**WORK INSTRUCTION**
Precisely the lines from the one with "(d) Committee on" through the end of the data, both included, must make up the response, each restated word for word.

### GIVEN RECORDS

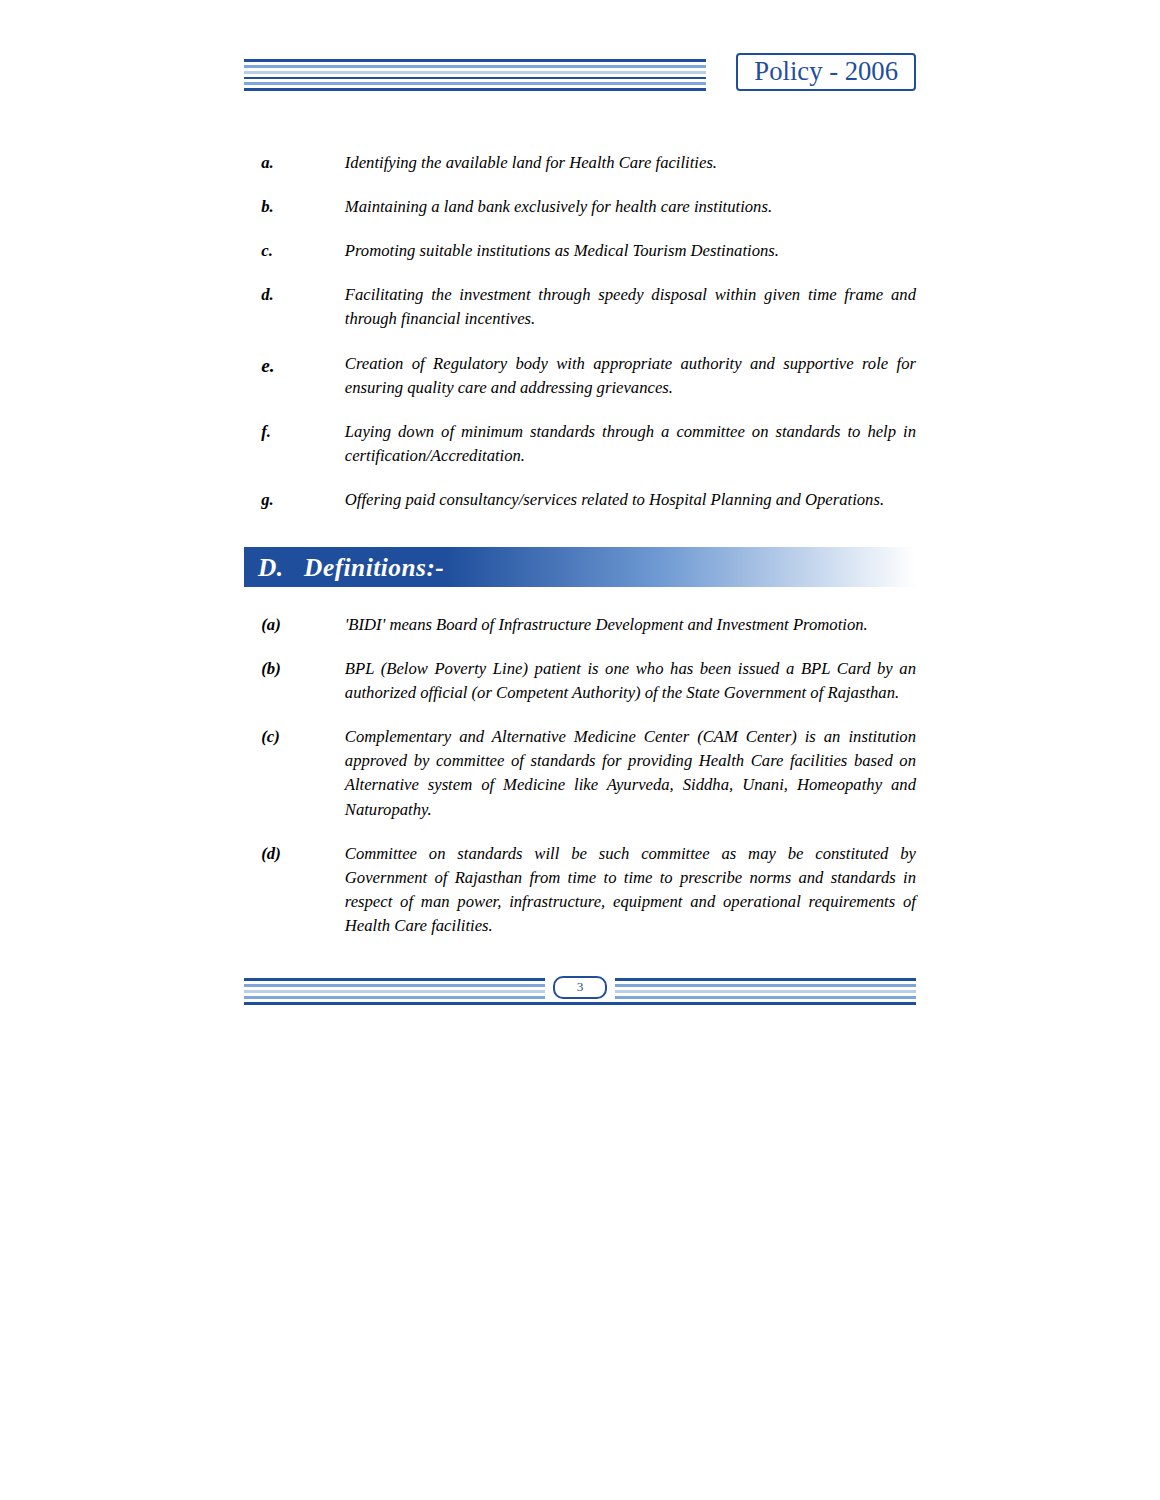Policy - 2006
a. Identifying the available land for Health Care facilities.
b. Maintaining a land bank exclusively for health care institutions.
c. Promoting suitable institutions as Medical Tourism Destinations.
d. Facilitating the investment through speedy disposal within given time frame and through financial incentives.
e. Creation of Regulatory body with appropriate authority and supportive role for ensuring quality care and addressing grievances.
f. Laying down of minimum standards through a committee on standards to help in certification/Accreditation.
g. Offering paid consultancy/services related to Hospital Planning and Operations.
D. Definitions:-
(a)'BIDI' means Board of Infrastructure Development and Investment Promotion.
(b) BPL (Below Poverty Line) patient is one who has been issued a BPL Card by an authorized official (or Competent Authority) of the State Government of Rajasthan.
(c) Complementary and Alternative Medicine Center (CAM Center) is an institution approved by committee of standards for providing Health Care facilities based on Alternative system of Medicine like Ayurveda, Siddha, Unani, Homeopathy and Naturopathy.
(d) Committee on standards will be such committee as may be constituted by Government of Rajasthan from time to time to prescribe norms and standards in respect of man power, infrastructure, equipment and operational requirements of Health Care facilities.
3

######

**TASK SOLUTION**
(d) Committee on standards will be such committee as may be constituted by Government of Rajasthan from time to time to prescribe norms and standards in respect of man power, infrastructure, equipment and operational requirements of Health Care facilities.
3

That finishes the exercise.